Ao ver isso, as sobrancelhas de Orlando se franziram ainda mais.
Na verdade, ele também tinha levado vários sustos naquela noite. No momento em que soube do desaparecimento de Raquel, foi ele quem ficou mais aflito, o coração disparando tanto que até agora não conseguira se acalmar.
Ele também queria ser consolado por alguém.
Mas, claramente, alguém não tinha essa sensibilidade; agora, além de ter a atenção toda voltada para os quatro pequenos travessos, ainda queria mandá-lo para dormir sozinho no quarto.
Vendo que Raquel estava mesmo decidida a ficar, ele só pôde voltar para o quarto sozinho, com um ar abatido.
Afinal, estavam na casa da Família Gomes; não era apropriado nem possível agir de qualquer maneira ali.
Assim que Orlando saiu, Raquel puxou Jessica para um canto, os olhos atentos varrendo o ambiente para garantir que os quatro pequenos continuavam entretidos com suas brincadeiras.
"O que foi?
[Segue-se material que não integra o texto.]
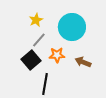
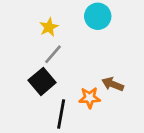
cyan circle: (72, 27) -> (98, 16), moved, size x0.7
orange star: (57, 55) -> (90, 98), moved

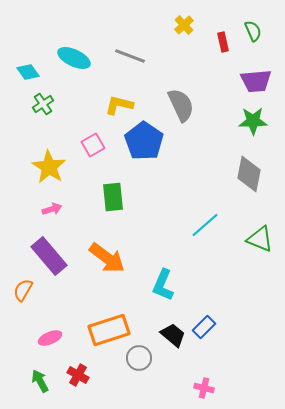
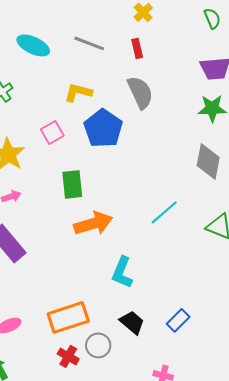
red rectangle: (223, 42) -> (137, 48), moved
orange arrow: (107, 258) -> (93, 223), moved, turned -54
blue rectangle: (204, 327) -> (178, 320), moved
red cross: (78, 375) -> (68, 356), moved

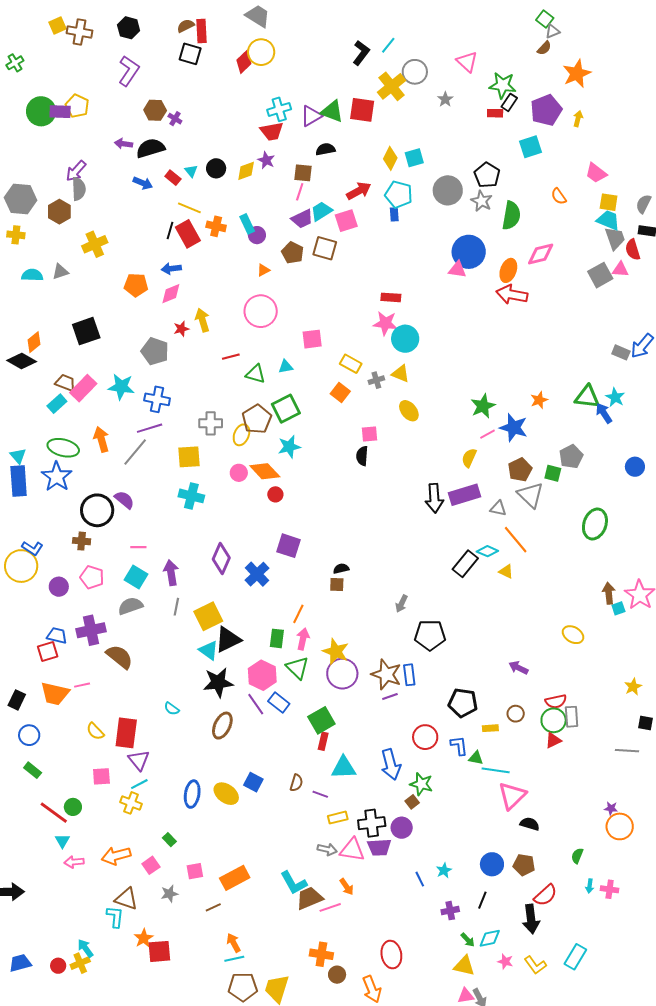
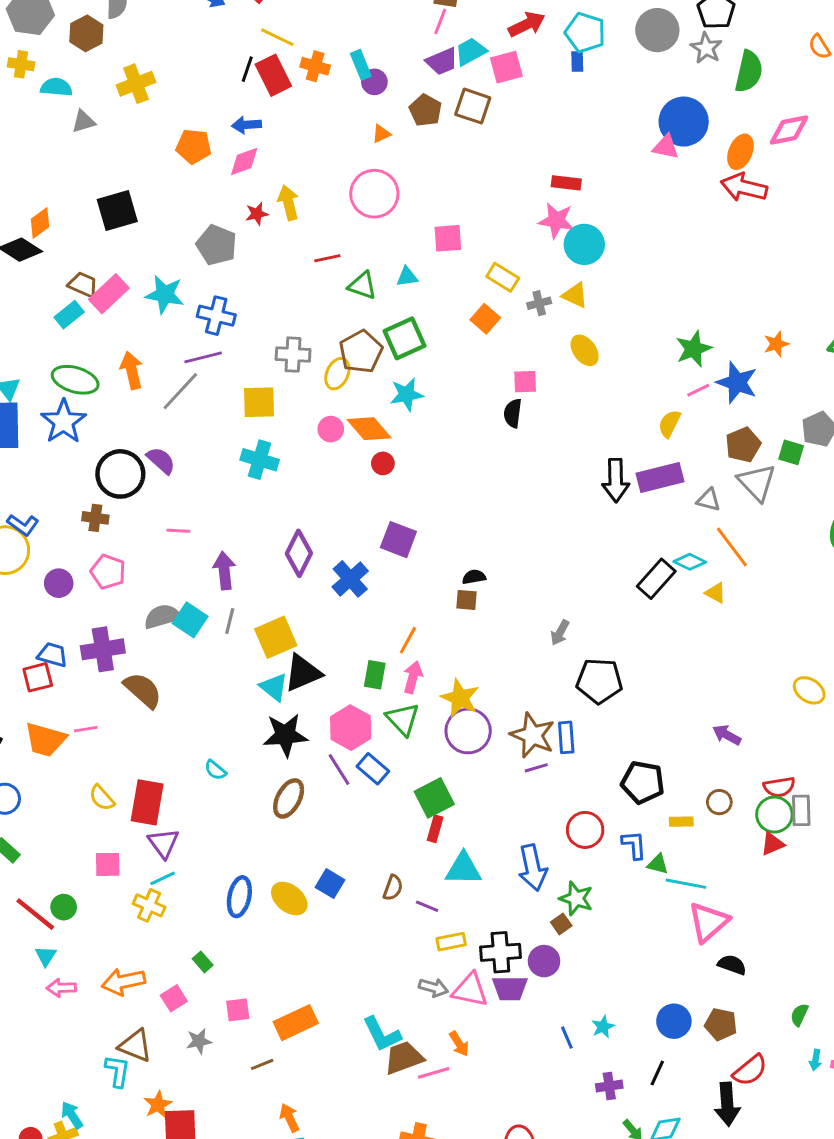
cyan semicircle: (32, 275) -> (56, 87), moved
cyan square: (136, 577) -> (190, 620), moved

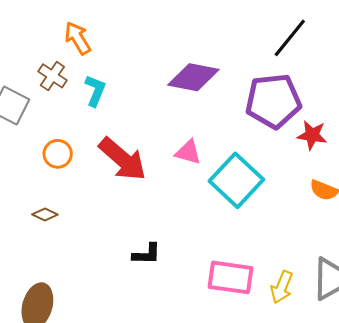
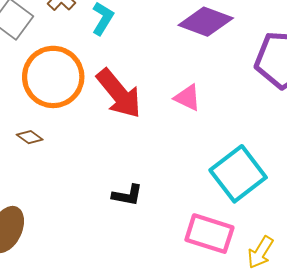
orange circle: (58, 154) -> (53, 77), size x2.0
cyan square: (236, 180) -> (238, 174), moved

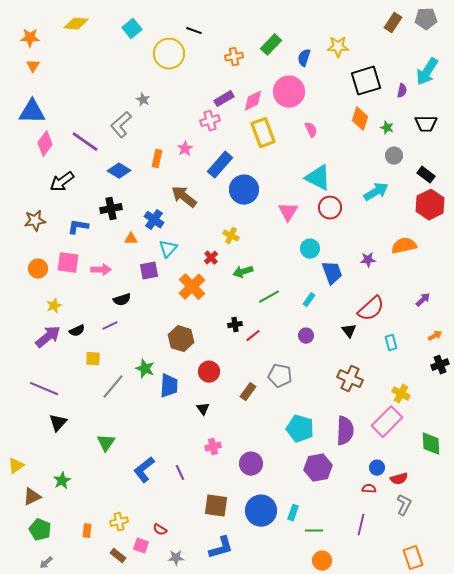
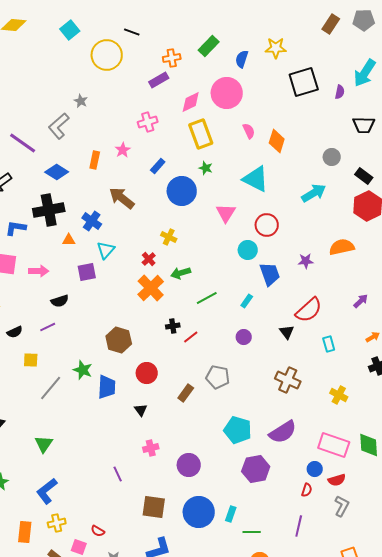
purple rectangle: (224, 99) -> (159, 80), moved
orange diamond: (360, 119) -> (277, 141), moved
green star: (387, 128) -> (206, 168), moved
blue rectangle: (220, 165) -> (158, 166), size x0.6
red circle: (330, 208) -> (267, 225), moved
black cross: (111, 209) -> (49, 210), size x1.4
orange cross: (192, 287) -> (151, 288), moved
pink rectangle: (387, 422) -> (334, 445), moved, turned 64
purple semicircle: (345, 431) -> (283, 432), turned 56
blue L-shape: (144, 470) -> (47, 491), moved
red semicircle: (369, 489) -> (307, 490), turned 104
orange rectangle: (87, 531) -> (25, 532), size x1.5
Cheia de mistério assim..." Jessica mal conseguiu acompanhar o passo quando foi puxada.
Raquel fez um gesto pedindo silêncio e baixou ainda mais a voz: "Fala baixo, quero te contar uma coisa."
Jessica, vendo todo aquele mistério, ficou logo curiosa: "O que é?"
Raquel se aproximou do ouvido de Jessica: "Aqueles dois corujas... são mesmo irmãos de sangue? Eu acho eles meio estranhos..."
Jessica franziu a testa: "São sim, irmãos de verdade. Por que, o que tem de estranho?"
Raquel mordeu o lábio inferior, escolhendo as palavras: "É que... eles parecem tão... íntimos."
"Íntimos?" Jessica não entendeu, "Ué, mas isso não é tão incomum, né? Irmãos que se dão bem..."
"Não é esse tipo de bem!" Raquel gesticulou aflita, "Quero dizer... quando estava no carro com eles, vi os dois..."
Ela travou de repente, como se fosse difícil dizer o que queria.
Jessica ficou ainda mais curiosa: "Viu o quê?"
Raquel balançou a cabeça: "Eles não pareciam irmãos, de jeito nenhum."